Purnell clarifies, “Although the whole epilepsy community was more or less predisposed to think about the timing and cause of SUDEP through the lens of sleep, because sleep is so relevant to other aspects of epilepsy, my work is really forcing them to grapple with the fact that sleep and circadian rhythms are entirely different processes. It might actually be that circadian rhythms are really driving SUDEP as much as, or even more than, sleep/wake regulation.”

Purnell’s interest in circadian rhythms began years before he stepped foot on Iowa’s campus. During his undergraduate years at the University of Maine, he performed research on circadian rhythms in relation to a neurotransmitter called serotonin.

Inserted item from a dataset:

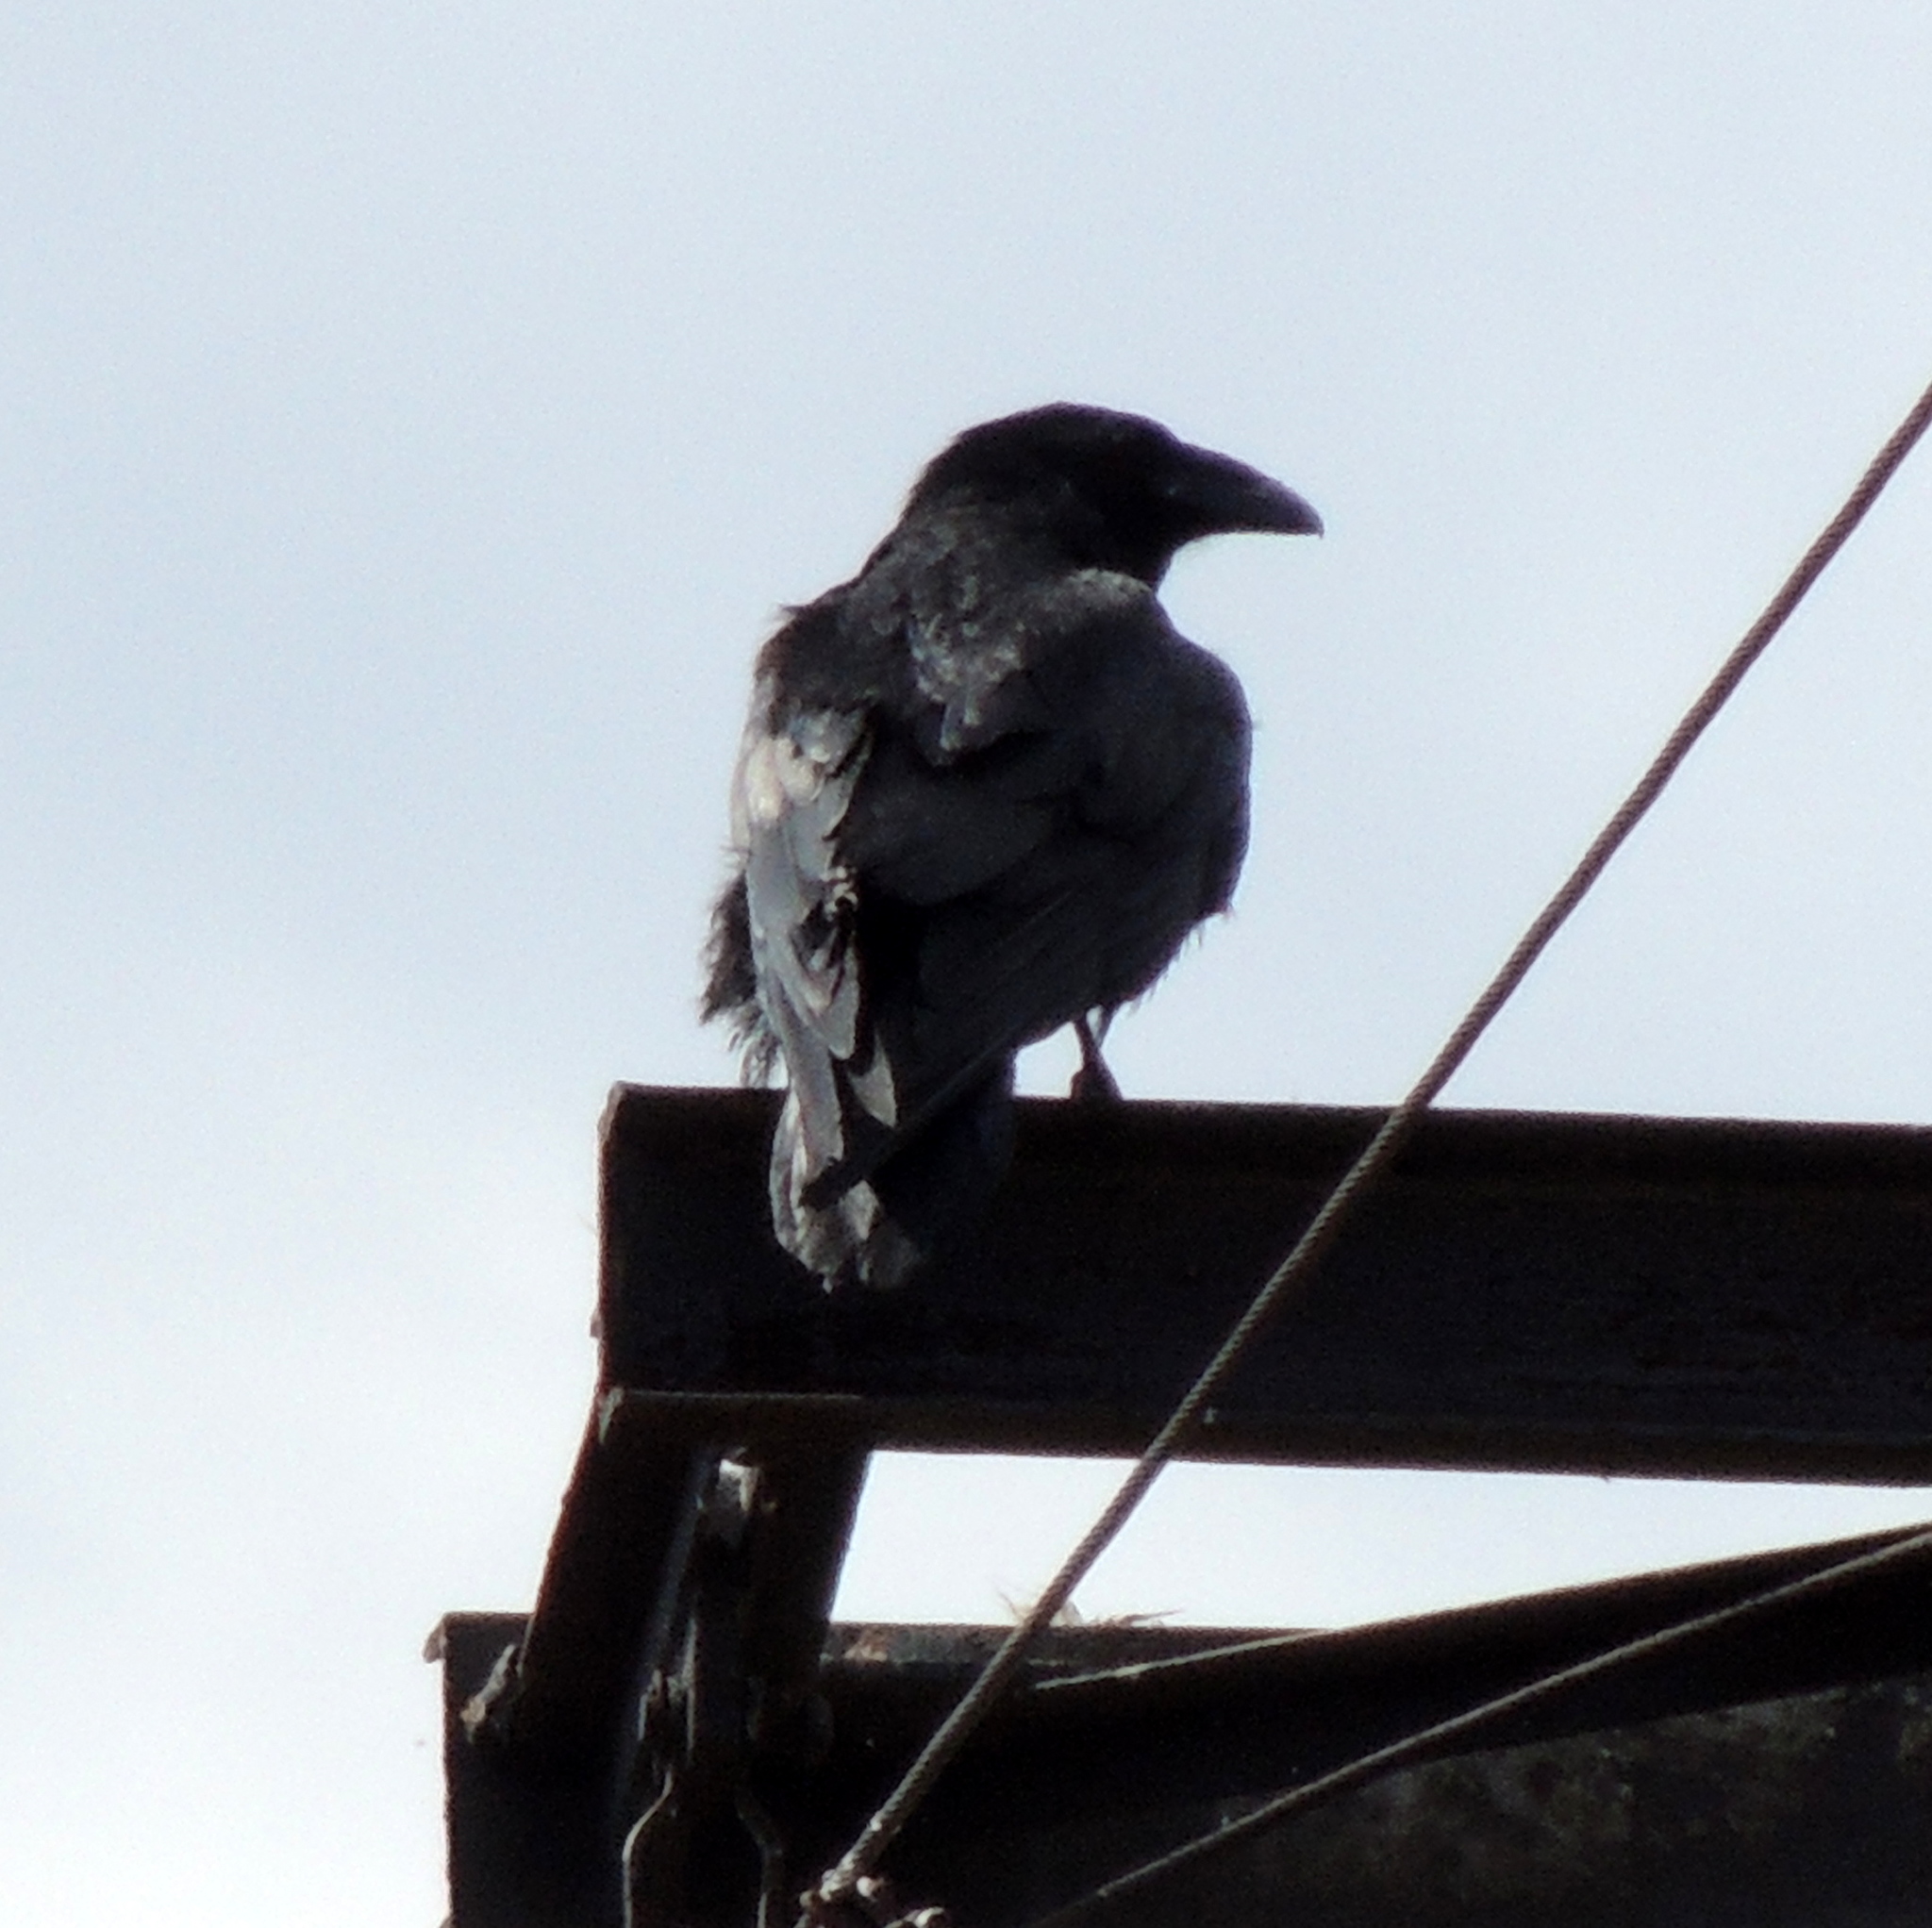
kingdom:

He was drawn to the University of Iowa by the interdisciplinary Neuroscience program, which brings together graduate students interested in neuroscience research at different levels, from cells in a dish to human brains.

Along the way, he discovered that Dr. Gordon Buchanan was engaged in sleep-wake regulation research in relation to serotonin in seizure-induced death, and he reached out to see whether Dr. Buchanan had considered exploring the same constructs in circadian rhythms. Dr. Buchanan responded that he was hoping to find a graduate student interested in that area of research, and the rest is history.

As Purnell describes it, “my entire project in my PhD was trying to evaluate the possibility that time of day, aside from sleep-wake regulation, would alter someone’s vulnerability to dying of a seizure.” He attributes much of his success to Dr. Buchanan’s mentorship style, particularly his willingness to “unchain [Purnell] to run wild” in his research and investigate the questions that interest him.

Purnell defended his dissertation in late 2020, and in 2021, he received the Graduate College’s D.C. Spriestersbach Dissertation Prize, an award that recognizes excellence in doctoral research that is an unusually significant contribution to the awardee’s field of study. Today, Purnell is a post-doctoral research fellow at Rutgers University in New Jersey, still engaged in SUDEP-related research. He now studies how a transmitter called adenosine works in seizure-induced respiratory arrest, essentially working to understand how adenosine concentrations in human brains during seizures affect respiratory patterns.